Doré's reason for coming to Cannes: To shoot gorgeous models draped in costly jewels for Chopard.

Zacharek's reason for coming to Cannes: To see Melancholia, of course! As well as The Tree of Life, The Skin I Live In, Le Havre and lots more.

Doré's hotel: A room, maybe a suite, probably at the Martinez or the Carlton.

Zacharek's hotel: Nun's cell in small B&B type hotel on Rue Bivouac Napoléon. Pros: Clean, close to Palais, friendly staff. Cons: No desk or table in room, has made filing stories slightly challenging. (Laptop gets very hot when used on actual lap.) But nearly every film critic I know here is on an extremely tight budget, so I'm hardly alone.

Doré lunch and dinner: Probably something spectacular, if it's on Chopard's dime.

Zacharek lunch and dinner: Lunch is nuts, fruit and biscuits (a.k.a. "squirrel food") consumed in nun's cell with burning-hot laptop in lap. Dinner is a quick -- by Cannes standards -- meal of crepes and rosé with a friend. Bill comes to just €13 (around 19 bucks). But wow, does it taste good after squirrel-food lunch!

Doré's red-carpet experience: Seeing The Beaver.

Zacharek's red-carpet experience: Having a brief pidgin-French conversation with an octogenarian onlooker wearing pristine vintage Ultrasuede.

Doré's evening hairdo: Updo with lots of bobbypins.

Zacharek's evening hairdo: Two or three puffs of dry shampoo plus hair elastic. No time to wash hair.

Doré's evening outfit: A gown, of course.

Zacharek's evening outfit: I brought a metallic belt, because you never know.

Doré's celebrity sighting: Matthew Fox, of Lost.

Zacharek's celebrity sighting: The willowy and adorable Mia Wasikowska, at a dinner for Gus Van Sant's Restless. Kirsten Dunst, Charlotte Gainsbourg and Antonio Banderas at press conferences. Johnny Depp and Penelope Cruz going into a press conference. Beyond that -- does Jeffrey Wells' hair count?

Doré's mastery of French: Great, of course! She's a native.

Zacharek's mastery of French: Lousy. I should have learned the introductory phrase "I have come to your country to mangle your language" before I got here. But if I get to return next year, I've vowed to come armed with at least schoolgirl French. Regardless, the natives have been lovely, particularly the women: One morning a young server at one of the cafés near my hotel alerted me with discreet urgency that I hadn't completely blended my maquillage (owing to dim lighting in nun's cell -- see above).
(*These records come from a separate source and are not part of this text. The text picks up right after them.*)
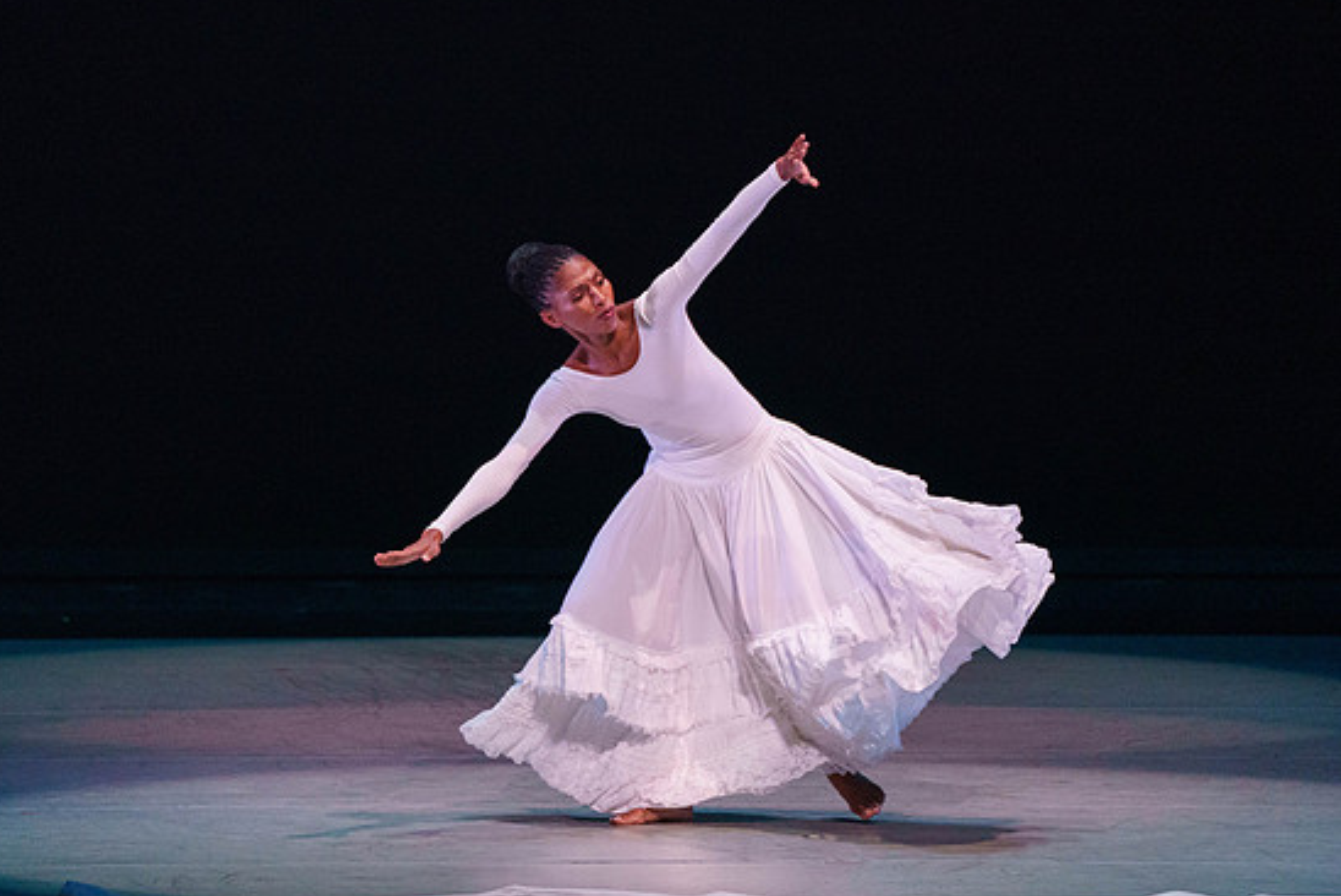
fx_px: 15205
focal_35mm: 408
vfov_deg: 3.4
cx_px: 634
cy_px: 465
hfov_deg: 5.0
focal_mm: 373
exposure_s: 1/400
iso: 5000
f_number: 6.3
This is one of those decent and kind little things that women all over the world do for each other, if they're nice.

The upshot: Cannes has won me over, as it did Doré, though for me it really comes down to the movies. I've had an amazing first time here. The wrap-up, and the end, arrives tomorrow. Meanwhile, I savor my last day.

[Photo: Getty Images]


  • j'accuse! says:

    Stephanie, I defo think you got the better end of the deal. You had to forge your own way, write your own schedule, and I rather enjoy France from the more humble end of the spectrum gastronomically speaking. Never done Cannes, but I know I've never had more fun getting lost than getting lost in Arles, and that's when you encounter cool things/people. My place had a desk, but it was tiny, and that was cool because it meant I spent almost every waking moment out exploring and meeting people and being awesome. Wicked good write-ups on the fest, hope they send you next year.

  • J'accuse! says:

    Damn. A thousand apologies for the Stephenie instead of Stephanie thing. It's been one of those evenings.

  • Merci, Monsieur or Madame "j'accuse!" -- I sure did get the better end of the deal. I wouldn't have done a thing differently, except arm myself with better French. Well, next time. But I've loved every minute, not to mention that I've seen some terrific movies.

  • Gilgamesh37 says:

    I'll echo the sentiment--your coverage of the movies has been, as I would expect, incisive, elegant, and witty. But your shorter pieces on the festival itself were a delightful surprise. I hope Movieline realizes what they have in you and treat you well.